▶ [Instructions for the task]: Transcribe every line of text in the data below without alteration, leaving out the pictures.

====

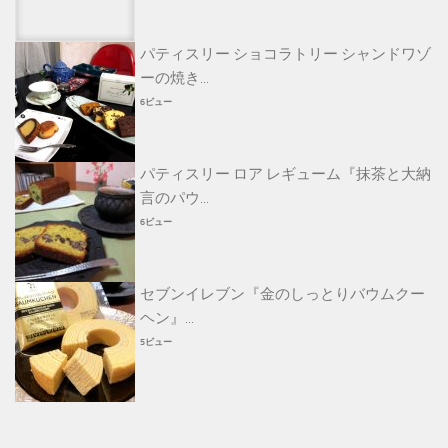
パティスリー ショコラトリー シャンドワゾ
ーの焼き...
6ビュー
パティスリー ロア レギューム『抹茶と大納
言のパウ...
6ビュー
セブンイレブン『金のしっとりバウムクー
ヘン』...
5ビュー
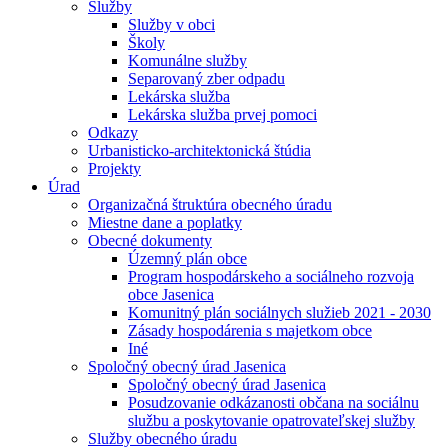
Služby
Služby v obci
Školy
Komunálne služby
Separovaný zber odpadu
Lekárska služba
Lekárska služba prvej pomoci
Odkazy
Urbanisticko-architektonická štúdia
Projekty
Úrad
Organizačná štruktúra obecného úradu
Miestne dane a poplatky
Obecné dokumenty
Územný plán obce
Program hospodárskeho a sociálneho rozvoja
obce Jasenica
Komunitný plán sociálnych služieb 2021 - 2030
Zásady hospodárenia s majetkom obce
Iné
Spoločný obecný úrad Jasenica
Spoločný obecný úrad Jasenica
Posudzovanie odkázanosti občana na sociálnu
službu a poskytovanie opatrovateľskej služby
Služby obecného úradu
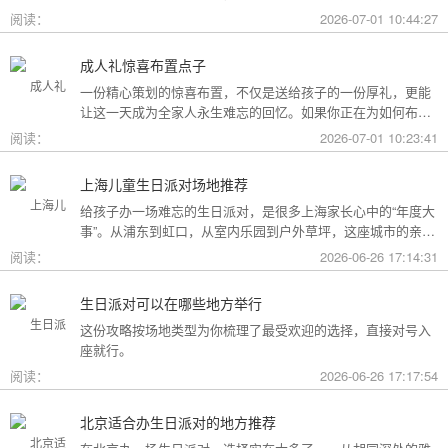
用构成参考，你可以看看哪种更贴合自己的情况。
阅读：
2026-07-01 10:44:27
成人礼惊喜布置点子
一份精心策划的惊喜布置，不仅是送给孩子的一份厚礼，更能
让这一天成为全家人永生难忘的回忆。如果你正在为如何布置
而头疼，不妨收下这份成人礼惊喜布置全攻略，从主题风格到
阅读：
2026-07-01 10:23:41
细节创意，帮你打造一场仪式感爆棚的成年盛典。
上海儿童生日派对场地推荐
给孩子办一场难忘的生日派对，是很多上海家长心中的“年度大
事”。从浦东到虹口，从室内乐园到户外草坪，这座城市的亲子
友好型场地选择越来越丰富。不过场地多了，选择也成了难
阅读：
2026-06-26 17:14:31
题。这份攻略按类型为你盘点了上海热门的儿童生日派对场
地，直接对号入座就行。
生日派对可以在哪些地方举行
这份攻略按场地类型为你梳理了最受欢迎的选择，直接对号入
座就行。
阅读：
2026-06-26 17:17:54
北京适合办生日派对的地方推荐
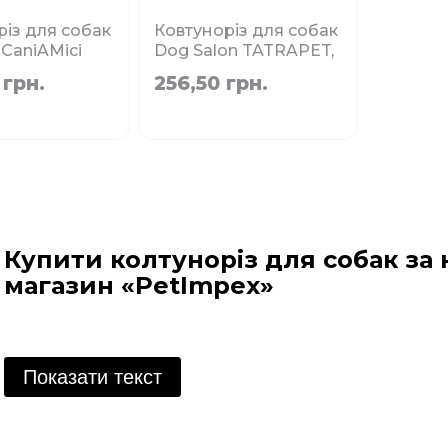
різ для собак
Ковтуноріз для собак
CaniAMici
Dog Salon TATRAPET,
ROCI 10 лез, 7
6 х 18 х 5 см
 грн.
256,50 грн.
Немає в наявності
наявності
Купити колтуноріз для собак за 
магазин «PetImpex»
Колтуноріз для собак - спеціальний інструмент, призначений
сплутаних вовняних грудок у собак. Це ніж або гребінь з го
Показати текст
розрізають або розплутують вовну, не пошкоджуючи шкіру 
інструментом для догляду за собаками, особливо для довго
утворення ковтунів.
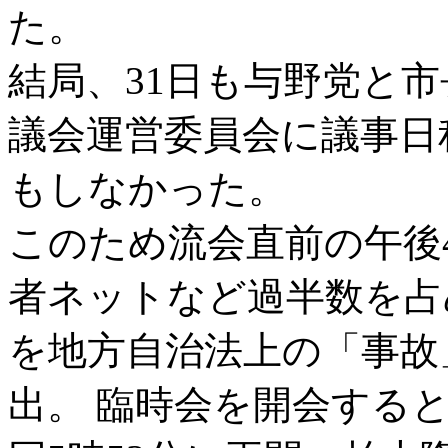
た。
結局、31日も与野党と
議会運営委員会に議事日
もしなかった。
このため流会直前の午後
者ネットなど過半数を占
を地方自治法上の「事故
出。 臨時会を開会する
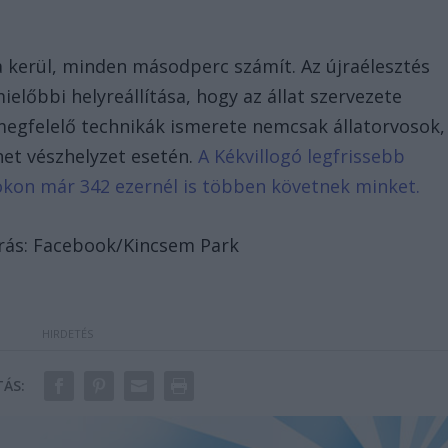
a kerül, minden másodperc számít. Az újraélesztés
mielőbbi helyreállítása, hogy az állat szervezete
megfelelő technikák ismerete nemcsak állatorvosok,
het vészhelyzet esetén.
A Kékvillogó legfrissebb
bookon már 342 ezernél is többen követnek minket.
rrás: Facebook/Kincsem Park
ÁS:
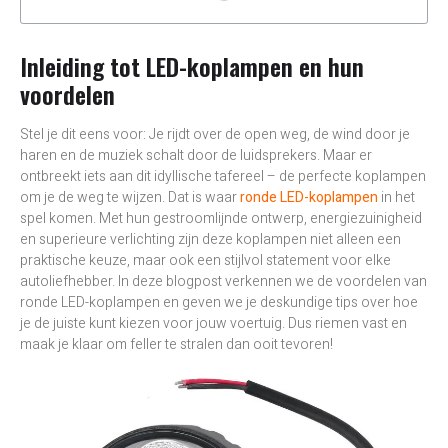
Inleiding tot LED-koplampen en hun
voordelen
Stel je dit eens voor: Je rijdt over de open weg, de wind door je
haren en de muziek schalt door de luidsprekers. Maar er
ontbreekt iets aan dit idyllische tafereel – de perfecte koplampen
om je de weg te wijzen. Dat is waar
ronde LED-koplampen
in het
spel komen. Met hun gestroomlijnde ontwerp, energiezuinigheid
en superieure verlichting zijn deze koplampen niet alleen een
praktische keuze, maar ook een stijlvol statement voor elke
autoliefhebber. In deze blogpost verkennen we de voordelen van
ronde LED-koplampen en geven we je deskundige tips over hoe
je de juiste kunt kiezen voor jouw voertuig. Dus riemen vast en
maak je klaar om feller te stralen dan ooit tevoren!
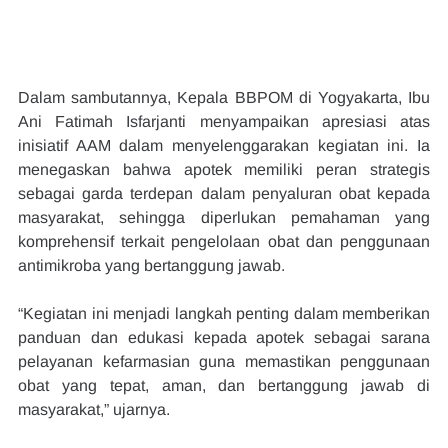
Dalam sambutannya, Kepala BBPOM di Yogyakarta, Ibu 
Ani Fatimah Isfarjanti menyampaikan apresiasi atas 
inisiatif AAM dalam menyelenggarakan kegiatan ini. Ia 
menegaskan bahwa apotek memiliki peran strategis 
sebagai garda terdepan dalam penyaluran obat kepada 
masyarakat, sehingga diperlukan pemahaman yang 
komprehensif terkait pengelolaan obat dan penggunaan 
antimikroba yang bertanggung jawab.
“Kegiatan ini menjadi langkah penting dalam memberikan 
panduan dan edukasi kepada apotek sebagai sarana 
pelayanan kefarmasian guna memastikan penggunaan 
obat yang tepat, aman, dan bertanggung jawab di 
masyarakat,” ujarnya.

====

▶ [Solved problem]:
パティスリー ショコラトリー シャンドワゾ
ーの焼き...
6ビュー
パティスリー ロア レギューム『抹茶と大納
言のパウ...
6ビュー
セブンイレブン『金のしっとりバウムクー
ヘン』...
5ビュー
Služby
Služby v obci
Školy
Komunálne služby
Separovaný zber odpadu
Lekárska služba
Lekárska služba prvej pomoci
Odkazy
Urbanisticko-architektonická štúdia
Projekty
Úrad
Organizačná štruktúra obecného úradu
Miestne dane a poplatky
Obecné dokumenty
Územný plán obce
Program hospodárskeho a sociálneho rozvoja
obce Jasenica
Komunitný plán sociálnych služieb 2021 - 2030
Zásady hospodárenia s majetkom obce
Iné
Spoločný obecný úrad Jasenica
Spoločný obecný úrad Jasenica
Posudzovanie odkázanosti občana na sociálnu
službu a poskytovanie opatrovateľskej služby
Služby obecného úradu
用构成参考，你可以看看哪种更贴合自己的情况。
阅读：
2026-07-01 10:44:27
成人礼惊喜布置点子
一份精心策划的惊喜布置，不仅是送给孩子的一份厚礼，更能
让这一天成为全家人永生难忘的回忆。如果你正在为如何布置
而头疼，不妨收下这份成人礼惊喜布置全攻略，从主题风格到
阅读：
2026-07-01 10:23:41
细节创意，帮你打造一场仪式感爆棚的成年盛典。
上海儿童生日派对场地推荐
给孩子办一场难忘的生日派对，是很多上海家长心中的“年度大
事”。从浦东到虹口，从室内乐园到户外草坪，这座城市的亲子
友好型场地选择越来越丰富。不过场地多了，选择也成了难
阅读：
2026-06-26 17:14:31
题。这份攻略按类型为你盘点了上海热门的儿童生日派对场
地，直接对号入座就行。
生日派对可以在哪些地方举行
这份攻略按场地类型为你梳理了最受欢迎的选择，直接对号入
座就行。
阅读：
2026-06-26 17:17:54
北京适合办生日派对的地方推荐
різ для собак
Ковтуноріз для собак
CaniAMici
Dog Salon TATRAPET,
ROCI 10 лез, 7
6 х 18 х 5 см
 грн.
256,50 грн.
Немає в наявності
наявності
Купити колтуноріз для собак за 
магазин «PetImpex»
Колтуноріз для собак - спеціальний інструмент, призначений
сплутаних вовняних грудок у собак. Це ніж або гребінь з го
Показати текст
розрізають або розплутують вовну, не пошкоджуючи шкіру 
інструментом для догляду за собаками, особливо для довго
утворення ковтунів.
た。
結局、31日も与野党と
議会運営委員会に議事日
もしなかった。
このため流会直前の午後
者ネットなど過半数を占
を地方自治法上の「事故
出。 臨時会を開会する
a kerül, minden másodperc számít. Az újraélesztés
mielőbbi helyreállítása, hogy az állat szervezete
megfelelő technikák ismerete nemcsak állatorvosok,
het vészhelyzet esetén.
A Kékvillogó legfrissebb
bookon már 342 ezernél is többen követnek minket.
rrás: Facebook/Kincsem Park
ÁS:
Inleiding tot LED-koplampen en hun
voordelen
Stel je dit eens voor: Je rijdt over de open weg, de wind door je
haren en de muziek schalt door de luidsprekers. Maar er
ontbreekt iets aan dit idyllische tafereel – de perfecte koplampen
om je de weg te wijzen. Dat is waar
ronde LED-koplampen
in het
spel komen. Met hun gestroomlijnde ontwerp, energiezuinigheid
en superieure verlichting zijn deze koplampen niet alleen een
praktische keuze, maar ook een stijlvol statement voor elke
autoliefhebber. In deze blogpost verkennen we de voordelen van
ronde LED-koplampen en geven we je deskundige tips over hoe
je de juiste kunt kiezen voor jouw voertuig. Dus riemen vast en
maak je klaar om feller te stralen dan ooit tevoren!
Dalam sambutannya, Kepala BBPOM di Yogyakarta, Ibu 
Ani Fatimah Isfarjanti menyampaikan apresiasi atas 
inisiatif AAM dalam menyelenggarakan kegiatan ini. Ia 
menegaskan bahwa apotek memiliki peran strategis 
sebagai garda terdepan dalam penyaluran obat kepada 
masyarakat, sehingga diperlukan pemahaman yang 
komprehensif terkait pengelolaan obat dan penggunaan 
antimikroba yang bertanggung jawab.
“Kegiatan ini menjadi langkah penting dalam memberikan 
panduan dan edukasi kepada apotek sebagai sarana 
pelayanan kefarmasian guna memastikan penggunaan 
obat yang tepat, aman, dan bertanggung jawab di 
masyarakat,” ujarnya.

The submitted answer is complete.